Extrait cité
________________________________________

Nicolas Lambert était, à l'époque de notre rencontre il y a quinze ans, fraîchement nommé Marketeur de l'année en qualité de directeur marketing chez Alken Maes. Il est aujourd'hui consultant indépendant après avoir passé six années en tant que CEO de Fairtrade Belgium. Et le capitaine du think tank durabilité donne le ton lorsqu'il met en avant que "la capacité à être en phase avec ce qui se vit dans la société est un des fondements du marketing"…
En matière de durabilité, les lignes bougent puisque le document met en avant une étude qui montre qu'entre 2019 et 2021, le nombre d'eco-actives (les consommateurs qui tiennent compte des aspects environnementaux et de durabilité lors de leurs achats) est passé de 20,6 à 34 %… avant de retomber à 20,2 % en 2022 en raison de la crise du pouvoir d'achat. Penser, concevoir et adresser des produits durables à cette frange de la population n'est pas très compliqué. Convaincre les 80 % restants, y compris ceux qui sont réfractaires à tout changement, est un réel défi ! Et c'est là précisément que le marketing peut apporter sa contribution. Quels défi et potentiel pour ces professionnels des sciences humaines que sont les marketeurs. Car pour faire adopter un comportement, croyez-moi, vous ne trouverez pas mieux qu'eux (ou plutôt "que nous" puisque j'appartiens à cette corporation) !
Produit ou comportement
Un des auteurs du document met en avant les deux stratégies qui s’offrent aux marketeurs. D’une part, la durabilité "produit" à travers laquelle la marque améliore les performances environnementales et sociales du produit. Par exemple, en passant par un fournisseur certifié Fairtrade ou en proposant un emballage recyclable. Proposer des produits en circuit court s’inscrit aussi dans cette démarche. D’autre part, les marketeurs peuvent encourager les consommateurs à adopter un comportement durable en lien avec le produit : par exemple, offrir une réduction en cas de refus de couverts en plastique dans la restauration rapide. On citera aussi cette banque qui offre un taux plus favorable en cas de construction durable. Autre idée originale née dans la tête d’un marketeur : l’initiative de ce détaillant en produits électroménagers qui invite le client à souscrire à un contrat d’entretien à prix coûtant pour allonger la durée de vie des appareils qu’il vient de lui acheter. L’antithèse de l’obsolescence programmée !
Les marketeurs peuvent également participer à changer les perceptions afin que consommer durable soit juste perçu comme… normal. L'auteur d'un des articles cite en exemple notre perception d'un beau légume : qu'est-ce qui a construit cette conviction qu'une carotte devait être bien longiligne et la surface d'une pomme de terre bien lisse ? Afin de revoir cette perception, une campagne menée par une enseigne de la grande distribution (et née dans la tête d'un marketeur) a rendu leur dignité aux "fruits et légumes moches" afin d'éviter le gaspillage. À propos de perceptions toujours, soyons honnêtes : si rouler en voiture hybride ou électrique était perçu comme écolo bobo… et même encore bo pour boring (ennuyeux), c'est aujourd'hui considéré comme cool et cette conduite est prisée par les plus geeks !

________________________________________

Matériau

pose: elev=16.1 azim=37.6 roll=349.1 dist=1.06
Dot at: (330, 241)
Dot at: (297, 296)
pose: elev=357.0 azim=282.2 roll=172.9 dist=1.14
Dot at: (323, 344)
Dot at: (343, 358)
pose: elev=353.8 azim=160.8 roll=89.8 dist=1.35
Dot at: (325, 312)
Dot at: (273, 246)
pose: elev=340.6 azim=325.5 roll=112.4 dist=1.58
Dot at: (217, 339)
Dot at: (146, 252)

________________________________________

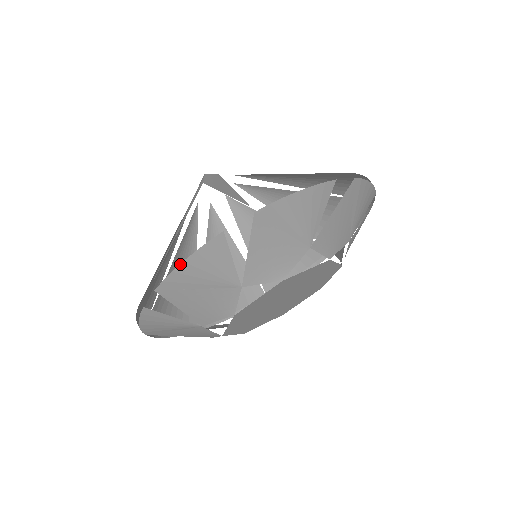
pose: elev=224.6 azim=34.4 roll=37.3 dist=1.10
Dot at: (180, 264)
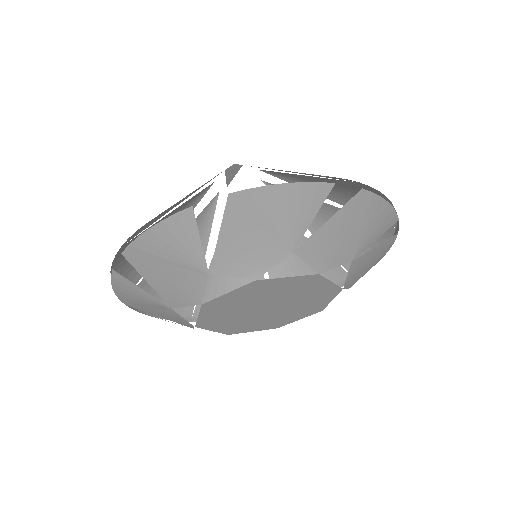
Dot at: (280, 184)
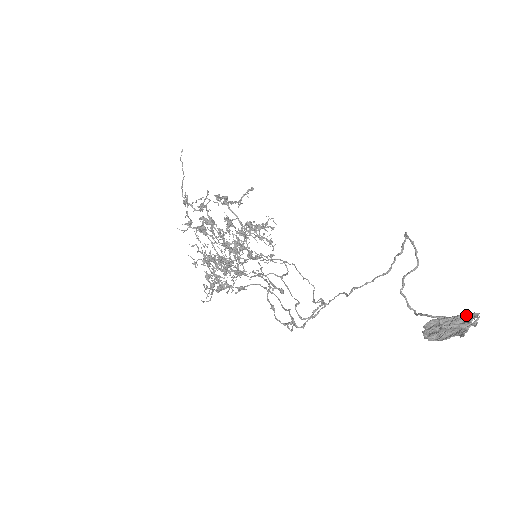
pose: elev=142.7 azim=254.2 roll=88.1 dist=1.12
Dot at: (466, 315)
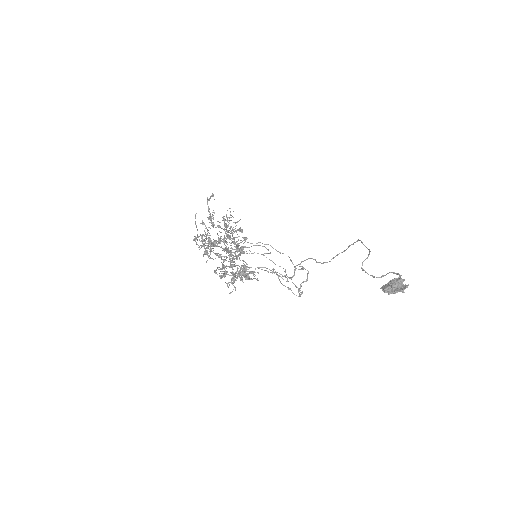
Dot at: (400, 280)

________________________________________

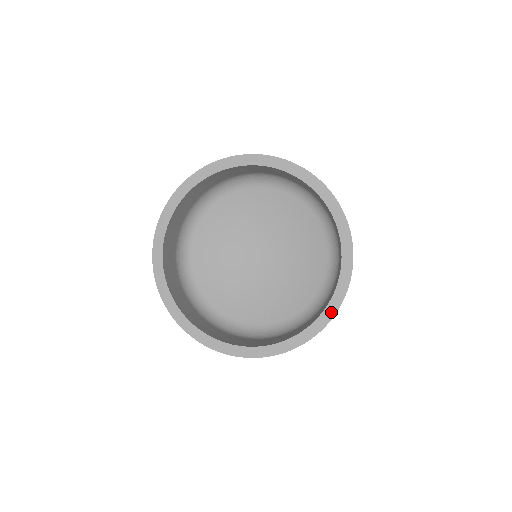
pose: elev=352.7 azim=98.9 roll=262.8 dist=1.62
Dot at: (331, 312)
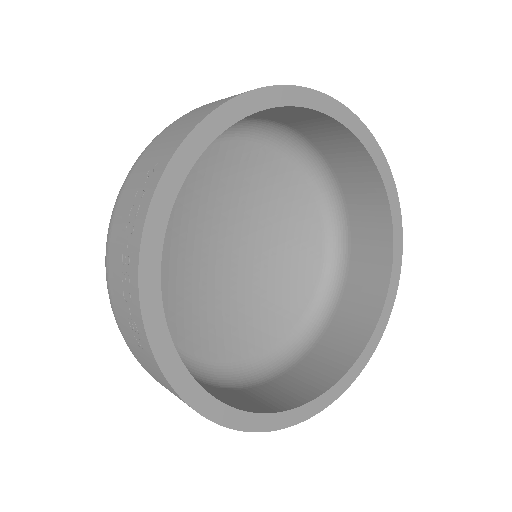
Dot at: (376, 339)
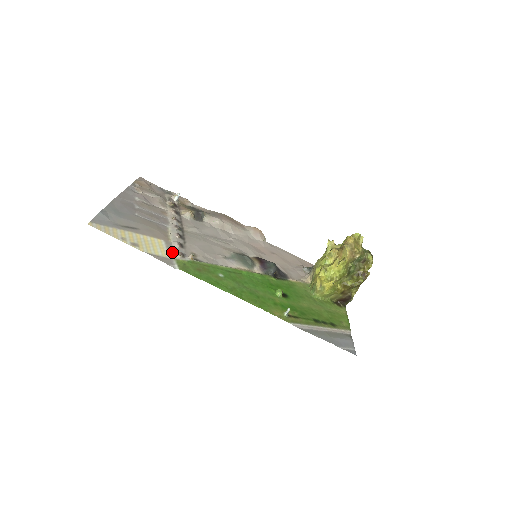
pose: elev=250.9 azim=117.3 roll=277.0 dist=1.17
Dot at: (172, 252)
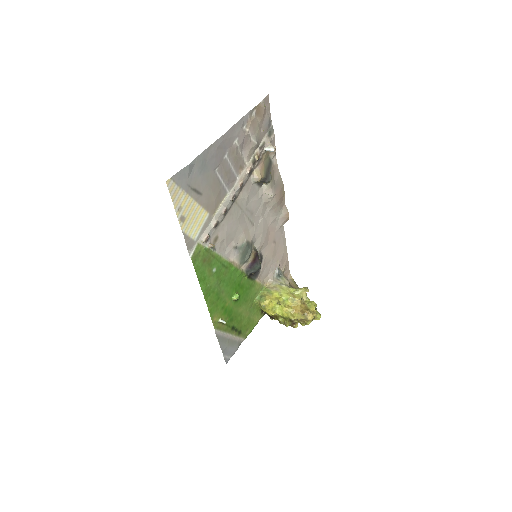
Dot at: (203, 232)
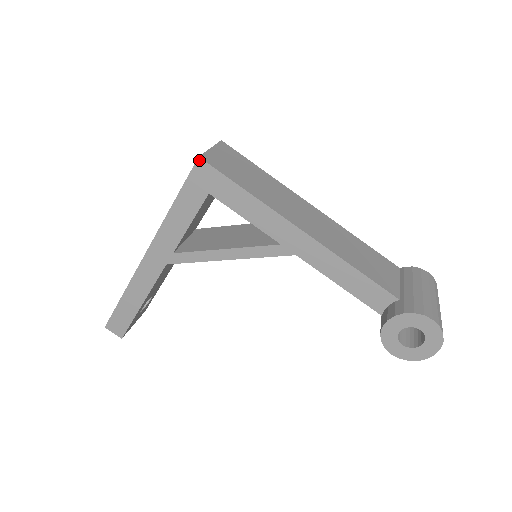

________________________________________

Consigne A
D'après l'extrait sur le marketing durable, quel poste Nicolas Lambert a-t-il occupé pendant six années ?
Consigne B
Prolongez l'extrait sur le marketing durable à partir de sa dernière phrase.
Le listing n'a aucun rôle à jouer ici.

Réponse rédigée A
Il a été CEO de Fairtrade Belgium.

Réponse rédigée B
Trouver le bon argument
Favoriser un comportement d’achat durable passera finalement souvent par un argument qui ne sera pas spécialement écologique. Nicolas Lambert, auteur d’un livre à paraître en mars prochain sur le sujet aux Éditions Racine, rapporte une discussion avec le directeur marketing de la Stib qui avançait que la raison principale pour laquelle les usagers délaissaient leur voiture pour les transports en commun n’était pas l’écologie mais le gain de confort. Et en ces temps de Salon de l’auto où le "tout à l’électrique" est de mise, l’argument fiscal à l’adoption des voitures hybrides et électriques est un autre exemple.
De manière plus stratégique, Nathalie Erdmanis, une des auteurs du "livre vert", avance que les marques doivent revoir leur process de production et de vente en appliquant la règle des 3 "Re" : Re-duce, Re-use, Re-cycle. J'aurais envie d'ajouter que les financiers évidemment derrière ces marques devront trouver des modèles d'affaire Re-ntables (osons l'adjectif) et péRe-nnes !
Quand les publicitaires s’en mêlent
Les créatifs et stratèges d’agences qui interviennent dans l’ouvrage collectif fixent l’ambition de créer des marques conscientes qui conjuguent durabilité et bien-être et font le pari de rendre la transition non pas seulement supportable mais désirable ! Ceux qui trouvent les bons mots et les images qui dessinent nos émotions se font fort de faire ressentir dans la communication que la durabilité, c’est aussi "plus" et pas forcément "moins". "Moins acheter", c’est "plus de liberté" ; "moins d’avoir", c’est "plus d’être et de bien-être". Une gageure… Mais pas tant que ça, faisons-leur confiance !
Comme Nathalie Erdmanis le souligne, "les marketeurs sont les acteurs d'un modèle économique basé sur le progrès, la croissance, le profit et la rentabilité… autant de notions questionnées par les impératifs de durabilité." La corporation à laquelle j'appartiens en est consciente et veut participer à un changement qui ne dissocie plus planète et humain car pour reprendre la citation de David Brower, "il n'y a pas de business sur une planète morte."